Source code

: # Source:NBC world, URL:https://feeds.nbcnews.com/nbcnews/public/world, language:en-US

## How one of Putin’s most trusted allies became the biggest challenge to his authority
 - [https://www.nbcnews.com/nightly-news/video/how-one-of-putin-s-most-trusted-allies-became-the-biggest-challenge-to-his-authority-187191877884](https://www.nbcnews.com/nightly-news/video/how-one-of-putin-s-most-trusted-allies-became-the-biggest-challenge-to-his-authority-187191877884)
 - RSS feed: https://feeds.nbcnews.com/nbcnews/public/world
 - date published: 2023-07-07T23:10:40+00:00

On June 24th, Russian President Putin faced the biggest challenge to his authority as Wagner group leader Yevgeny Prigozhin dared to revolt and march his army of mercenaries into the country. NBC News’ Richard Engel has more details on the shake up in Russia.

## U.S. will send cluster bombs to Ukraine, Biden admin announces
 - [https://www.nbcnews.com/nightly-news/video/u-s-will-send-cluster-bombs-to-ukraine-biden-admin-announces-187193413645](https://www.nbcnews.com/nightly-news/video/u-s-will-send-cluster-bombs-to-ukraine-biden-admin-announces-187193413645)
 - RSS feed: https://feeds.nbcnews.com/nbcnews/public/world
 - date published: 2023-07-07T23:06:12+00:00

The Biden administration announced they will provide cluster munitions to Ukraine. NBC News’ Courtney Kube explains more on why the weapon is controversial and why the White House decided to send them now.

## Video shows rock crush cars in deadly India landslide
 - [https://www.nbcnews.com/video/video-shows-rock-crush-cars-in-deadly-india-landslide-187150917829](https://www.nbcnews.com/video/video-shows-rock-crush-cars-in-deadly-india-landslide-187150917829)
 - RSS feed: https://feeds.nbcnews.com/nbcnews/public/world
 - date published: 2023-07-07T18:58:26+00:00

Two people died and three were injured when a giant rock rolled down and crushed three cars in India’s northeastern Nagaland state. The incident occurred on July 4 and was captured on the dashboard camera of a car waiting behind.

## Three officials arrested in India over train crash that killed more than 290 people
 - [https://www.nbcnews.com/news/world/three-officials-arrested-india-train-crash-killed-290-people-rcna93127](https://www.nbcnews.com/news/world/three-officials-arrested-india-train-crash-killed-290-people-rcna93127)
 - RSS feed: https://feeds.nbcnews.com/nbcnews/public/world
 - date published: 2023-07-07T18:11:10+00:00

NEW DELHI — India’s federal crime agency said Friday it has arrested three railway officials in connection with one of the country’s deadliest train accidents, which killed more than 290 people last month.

—————

• **Assignment**: Transcribe all of the records exactly as they appear.

• **Answer space**:
Source code

: # Source:NBC world, URL:https://feeds.nbcnews.com/nbcnews/public/world, language:en-US

## How one of Putin’s most trusted allies became the biggest challenge to his authority
 - [https://www.nbcnews.com/nightly-news/video/how-one-of-putin-s-most-trusted-allies-became-the-biggest-challenge-to-his-authority-187191877884](https://www.nbcnews.com/nightly-news/video/how-one-of-putin-s-most-trusted-allies-became-the-biggest-challenge-to-his-authority-187191877884)
 - RSS feed: https://feeds.nbcnews.com/nbcnews/public/world
 - date published: 2023-07-07T23:10:40+00:00

On June 24th, Russian President Putin faced the biggest challenge to his authority as Wagner group leader Yevgeny Prigozhin dared to revolt and march his army of mercenaries into the country. NBC News’ Richard Engel has more details on the shake up in Russia.

## U.S. will send cluster bombs to Ukraine, Biden admin announces
 - [https://www.nbcnews.com/nightly-news/video/u-s-will-send-cluster-bombs-to-ukraine-biden-admin-announces-187193413645](https://www.nbcnews.com/nightly-news/video/u-s-will-send-cluster-bombs-to-ukraine-biden-admin-announces-187193413645)
 - RSS feed: https://feeds.nbcnews.com/nbcnews/public/world
 - date published: 2023-07-07T23:06:12+00:00

The Biden administration announced they will provide cluster munitions to Ukraine. NBC News’ Courtney Kube explains more on why the weapon is controversial and why the White House decided to send them now.

## Video shows rock crush cars in deadly India landslide
 - [https://www.nbcnews.com/video/video-shows-rock-crush-cars-in-deadly-india-landslide-187150917829](https://www.nbcnews.com/video/video-shows-rock-crush-cars-in-deadly-india-landslide-187150917829)
 - RSS feed: https://feeds.nbcnews.com/nbcnews/public/world
 - date published: 2023-07-07T18:58:26+00:00

Two people died and three were injured when a giant rock rolled down and crushed three cars in India’s northeastern Nagaland state. The incident occurred on July 4 and was captured on the dashboard camera of a car waiting behind.

## Three officials arrested in India over train crash that killed more than 290 people
 - [https://www.nbcnews.com/news/world/three-officials-arrested-india-train-crash-killed-290-people-rcna93127](https://www.nbcnews.com/news/world/three-officials-arrested-india-train-crash-killed-290-people-rcna93127)
 - RSS feed: https://feeds.nbcnews.com/nbcnews/public/world
 - date published: 2023-07-07T18:11:10+00:00

NEW DELHI — India’s federal crime agency said Friday it has arrested three railway officials in connection with one of the country’s deadliest train accidents, which killed more than 290 people last month.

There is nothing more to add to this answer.